Exercise A - In the report on Manning's courtroom statement, how long did Manning read from his statement, and how many pages was it?
Exercise B - For each statement, say whether it agrees with the report on Manning's courtroom statement, and quote the words that decide it: (i) Manning tried to give the battlefield reports to The Washington Post and The New York Times before sending them to WikiLeaks. (ii) The aiding-the-enemy charge carries a maximum sentence of 20 years. (iii) Manning believed the State Department cables would damage the United States.

Passage provided -
Pfc. Bradley Manning gave a detailed explanation of his actions in a military courtroom Thursday as he entered guilty pleas to some charges.

"I believed that if the general public, especially the American public, had access to the information ... this could spark a domestic debate on the role of the military and our foreign policy in general," Manning said. He said he was troubled by counterinsurgency strategies that seemed to ignore "the complex dynamics of the people living in the environment."

A judge is weighing whether to accept Manning's guilty plea to reduced charges on 10 counts, which carry a maximum sentence of 20 years in prison. But even if the plea is accepted, prosecutors can still pursue a court-martial on the remaining 12 charges. One of those is aiding the enemy, which carries a possible life sentence.

Manning, a 25-year-old Oklahoma native, admitted Thursday that he sent hundreds of thousands of Iraq and Afghanistan battlefield reports, State Department diplomatic cables, other classified records and two battlefield video clips to WikiLeaks in 2009 and 2010 while working as an intelligence analyst in Baghdad.

The slight, bespectacled soldier read from a 35-page statement for more than an hour, speaking quickly and evenly, with little emotion, even as he described how troubled he was by the material he leaked.

The battlefield reports were the first documents that Manning decided to leak. He said he opted to send them to the anti-secrecy website WikiLeaks after his efforts to give them to The Washington Post and The New York Times were rebuffed.

Manning said that, in his experiences, the battlefield reports were not treated as especially sensitive, particularly after the events they documented faded into the past.

He said he was concerned about leaking hundreds of thousands of sensitive State Department cables but that he ultimately decided they would not be harmful since they were so widely distributed within the military.

"I thought these cables were a prime example of the need for a more open diplomacy," Manning said. "I believed that these cables would not damage the United States. However, I believed these cables would be embarrassing."

[Items from a data source]
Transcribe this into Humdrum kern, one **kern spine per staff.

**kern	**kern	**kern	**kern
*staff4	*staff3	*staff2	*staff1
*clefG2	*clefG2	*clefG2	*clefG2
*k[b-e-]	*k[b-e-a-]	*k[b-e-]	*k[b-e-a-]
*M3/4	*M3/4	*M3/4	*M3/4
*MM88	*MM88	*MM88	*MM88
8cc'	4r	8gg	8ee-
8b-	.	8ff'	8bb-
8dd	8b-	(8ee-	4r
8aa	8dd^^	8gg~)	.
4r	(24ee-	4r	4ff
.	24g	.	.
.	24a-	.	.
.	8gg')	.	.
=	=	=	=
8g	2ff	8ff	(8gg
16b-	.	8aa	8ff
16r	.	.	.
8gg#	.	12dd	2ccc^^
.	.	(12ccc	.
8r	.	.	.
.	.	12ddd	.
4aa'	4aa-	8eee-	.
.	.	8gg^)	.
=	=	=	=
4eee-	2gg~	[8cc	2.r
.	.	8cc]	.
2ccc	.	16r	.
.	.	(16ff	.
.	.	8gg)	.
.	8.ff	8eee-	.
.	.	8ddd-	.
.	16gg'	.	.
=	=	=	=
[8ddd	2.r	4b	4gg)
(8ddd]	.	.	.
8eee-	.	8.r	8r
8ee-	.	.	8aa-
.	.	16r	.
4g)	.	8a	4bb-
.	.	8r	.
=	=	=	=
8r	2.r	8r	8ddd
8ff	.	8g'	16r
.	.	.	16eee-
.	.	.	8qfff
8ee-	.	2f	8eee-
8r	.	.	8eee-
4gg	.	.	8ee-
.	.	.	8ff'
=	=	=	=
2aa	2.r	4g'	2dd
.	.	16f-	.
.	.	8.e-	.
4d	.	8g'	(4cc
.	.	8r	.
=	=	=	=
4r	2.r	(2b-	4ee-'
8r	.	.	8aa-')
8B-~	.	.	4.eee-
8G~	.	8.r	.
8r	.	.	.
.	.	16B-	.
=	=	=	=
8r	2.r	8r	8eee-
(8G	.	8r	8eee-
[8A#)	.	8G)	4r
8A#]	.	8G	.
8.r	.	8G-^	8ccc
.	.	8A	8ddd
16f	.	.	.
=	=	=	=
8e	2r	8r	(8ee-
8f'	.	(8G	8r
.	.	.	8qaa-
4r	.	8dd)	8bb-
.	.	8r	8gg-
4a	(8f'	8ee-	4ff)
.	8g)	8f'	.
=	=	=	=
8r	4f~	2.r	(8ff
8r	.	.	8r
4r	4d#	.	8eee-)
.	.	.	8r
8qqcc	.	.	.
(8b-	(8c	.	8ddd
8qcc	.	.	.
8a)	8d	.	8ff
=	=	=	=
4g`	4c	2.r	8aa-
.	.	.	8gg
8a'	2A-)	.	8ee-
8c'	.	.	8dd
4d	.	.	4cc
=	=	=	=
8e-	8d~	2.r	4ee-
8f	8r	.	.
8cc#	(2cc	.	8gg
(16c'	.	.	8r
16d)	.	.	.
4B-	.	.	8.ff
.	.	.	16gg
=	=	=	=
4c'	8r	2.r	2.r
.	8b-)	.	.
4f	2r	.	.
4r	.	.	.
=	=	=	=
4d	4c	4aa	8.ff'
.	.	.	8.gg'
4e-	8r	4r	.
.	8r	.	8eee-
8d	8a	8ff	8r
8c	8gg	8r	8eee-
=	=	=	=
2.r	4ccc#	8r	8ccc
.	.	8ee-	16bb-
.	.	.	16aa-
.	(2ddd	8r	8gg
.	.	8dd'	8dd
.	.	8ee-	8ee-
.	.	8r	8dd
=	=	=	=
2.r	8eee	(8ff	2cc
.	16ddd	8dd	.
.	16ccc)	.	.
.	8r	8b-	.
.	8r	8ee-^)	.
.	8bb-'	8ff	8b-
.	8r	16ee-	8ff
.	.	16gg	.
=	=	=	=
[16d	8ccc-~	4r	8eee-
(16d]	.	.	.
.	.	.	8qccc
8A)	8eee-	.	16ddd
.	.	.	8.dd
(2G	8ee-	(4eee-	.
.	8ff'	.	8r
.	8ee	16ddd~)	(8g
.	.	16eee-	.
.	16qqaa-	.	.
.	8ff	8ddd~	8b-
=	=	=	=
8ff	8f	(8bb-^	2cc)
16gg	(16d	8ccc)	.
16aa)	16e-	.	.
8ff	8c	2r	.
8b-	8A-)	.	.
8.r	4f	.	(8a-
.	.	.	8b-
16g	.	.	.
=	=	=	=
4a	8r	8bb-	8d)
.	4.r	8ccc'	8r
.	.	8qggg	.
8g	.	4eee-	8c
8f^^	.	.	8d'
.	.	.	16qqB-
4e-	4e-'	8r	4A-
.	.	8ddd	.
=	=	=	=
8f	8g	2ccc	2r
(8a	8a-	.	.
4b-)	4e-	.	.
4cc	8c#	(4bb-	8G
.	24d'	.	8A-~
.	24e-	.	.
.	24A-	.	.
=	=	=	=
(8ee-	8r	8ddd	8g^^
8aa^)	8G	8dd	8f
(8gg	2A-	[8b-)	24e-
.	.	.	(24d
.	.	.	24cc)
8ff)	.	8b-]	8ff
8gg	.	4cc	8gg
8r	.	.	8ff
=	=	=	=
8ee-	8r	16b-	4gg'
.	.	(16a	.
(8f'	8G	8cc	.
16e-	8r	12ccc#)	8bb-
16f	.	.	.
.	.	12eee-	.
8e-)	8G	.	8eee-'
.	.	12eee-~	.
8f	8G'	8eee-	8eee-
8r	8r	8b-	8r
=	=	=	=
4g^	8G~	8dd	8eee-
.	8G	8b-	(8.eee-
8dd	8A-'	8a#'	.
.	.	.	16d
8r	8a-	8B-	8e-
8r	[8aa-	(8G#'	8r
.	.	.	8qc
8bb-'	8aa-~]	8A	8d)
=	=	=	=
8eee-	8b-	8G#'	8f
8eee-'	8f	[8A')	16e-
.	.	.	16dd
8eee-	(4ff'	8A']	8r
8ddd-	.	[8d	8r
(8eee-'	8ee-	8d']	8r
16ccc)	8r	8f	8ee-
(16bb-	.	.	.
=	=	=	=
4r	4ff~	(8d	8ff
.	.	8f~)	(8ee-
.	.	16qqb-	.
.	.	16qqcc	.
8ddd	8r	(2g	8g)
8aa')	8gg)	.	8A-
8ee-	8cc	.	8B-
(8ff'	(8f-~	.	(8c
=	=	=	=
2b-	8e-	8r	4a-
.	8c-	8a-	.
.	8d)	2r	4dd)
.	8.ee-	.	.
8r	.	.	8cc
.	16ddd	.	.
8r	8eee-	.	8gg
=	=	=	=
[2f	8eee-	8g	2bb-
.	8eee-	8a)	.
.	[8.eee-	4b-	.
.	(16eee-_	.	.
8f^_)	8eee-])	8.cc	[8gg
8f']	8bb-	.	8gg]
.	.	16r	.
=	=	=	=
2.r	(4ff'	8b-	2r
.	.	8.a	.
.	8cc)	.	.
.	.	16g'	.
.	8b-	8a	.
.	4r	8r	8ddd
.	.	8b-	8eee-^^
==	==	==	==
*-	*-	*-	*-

Response area A - He read from a 35-page statement for more than an hour.

Response area B -
(i) Yes: "after his efforts to give them to The Washington Post and The New York Times were rebuffed."
(ii) No: "One of those is aiding the enemy, which carries a possible life sentence."
(iii) No: "I believed that these cables would not damage the United States."